A submission to HN (https://news.ycombinator.com/submit) has three fields: title, url, and text. The submission form says, "If there is a url, text is optional," and indeed most submissions with a url provide no text. This standard practice means that HN readers have only the submission title and url as clues to what the submission is about.
Submission titles are necessarily brief, not only on the author's side but on the HN side, whose title field has a limit of 80 characters. Some article titles are clickbait, and others are too clever for their own good, but even if the author is trying hard to accurately portray the content of the article, there's only so much you can say in a title.
The result of this situation is that HN readers end up clicking on articles that they would not be interested in reading if they knew what the articles were about, and they avoid clicking on articles that they would be interested in reading. As a workaround, some HN readers just go straight to the comments to see whether the article is worth reading. However, the comments tend to be hit or miss, ironically for that very same reason: a lot of readers are going straight to the comments without reading the article, so there's a kind of tragedy of the commons where a large % of the commenters are ignorant about the article.

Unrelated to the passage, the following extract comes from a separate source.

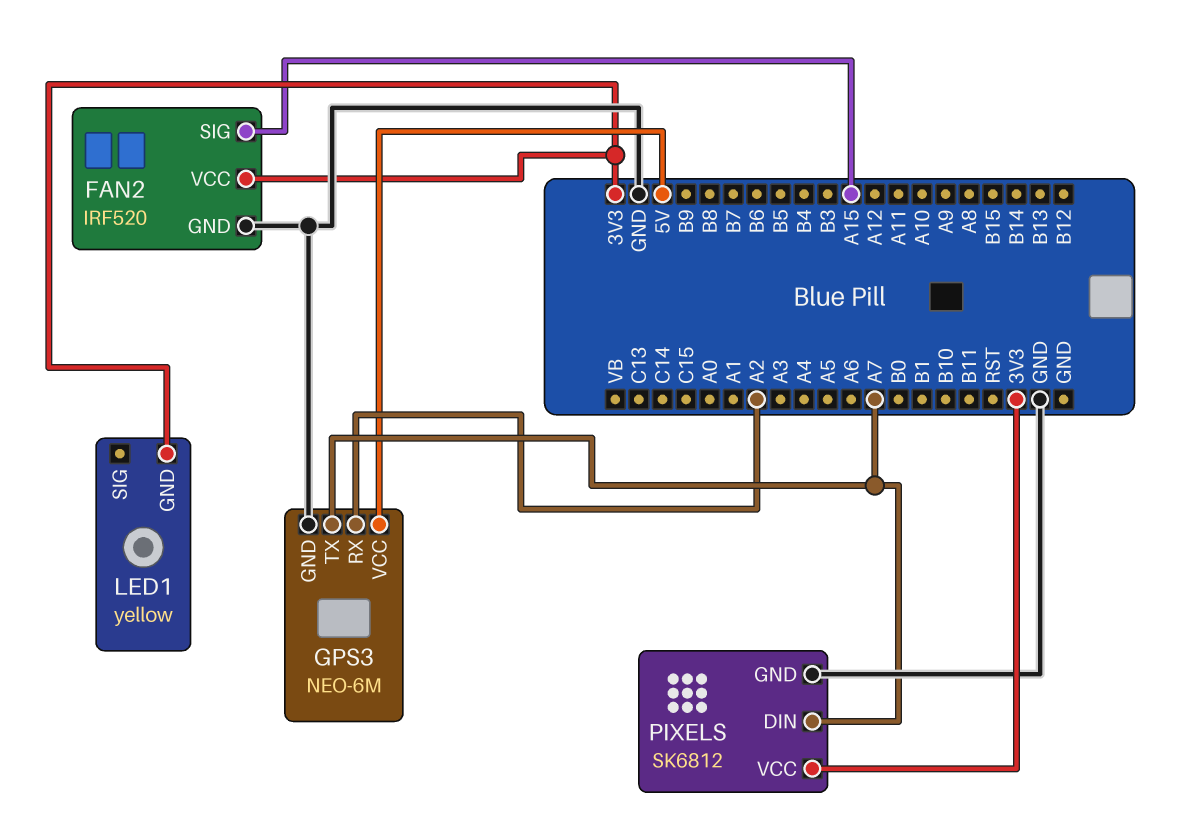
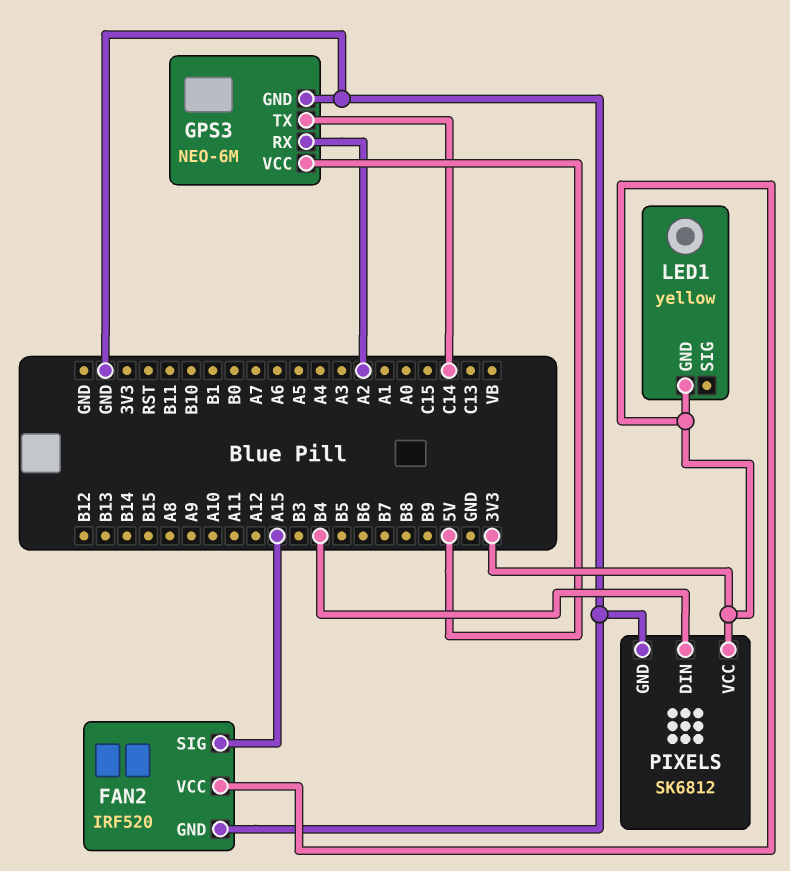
GPS3 pin TX: A7 -> C14
PIXELS pin DIN: A7 -> B4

Moreover, even for commenters who have read the article, casually dismissive comments can rise to the top, upvoted by readers who haven't read the article.
What I'm suggesting, then, is that as a matter of standard practice, it could be very useful for article submitters to summarize the article in the submission text. Presumably the person who submits and article has read the article and is not dismissive of it, considers the article worth submitting. And if the submitter has not read the article before submitting, the absence of a summary would be at least a semi-reliable indicator of that fact.
I think it would be interesting to have expanded HN submission lists that include summaries inline, perhaps with the summaries limited to a certain number of characters.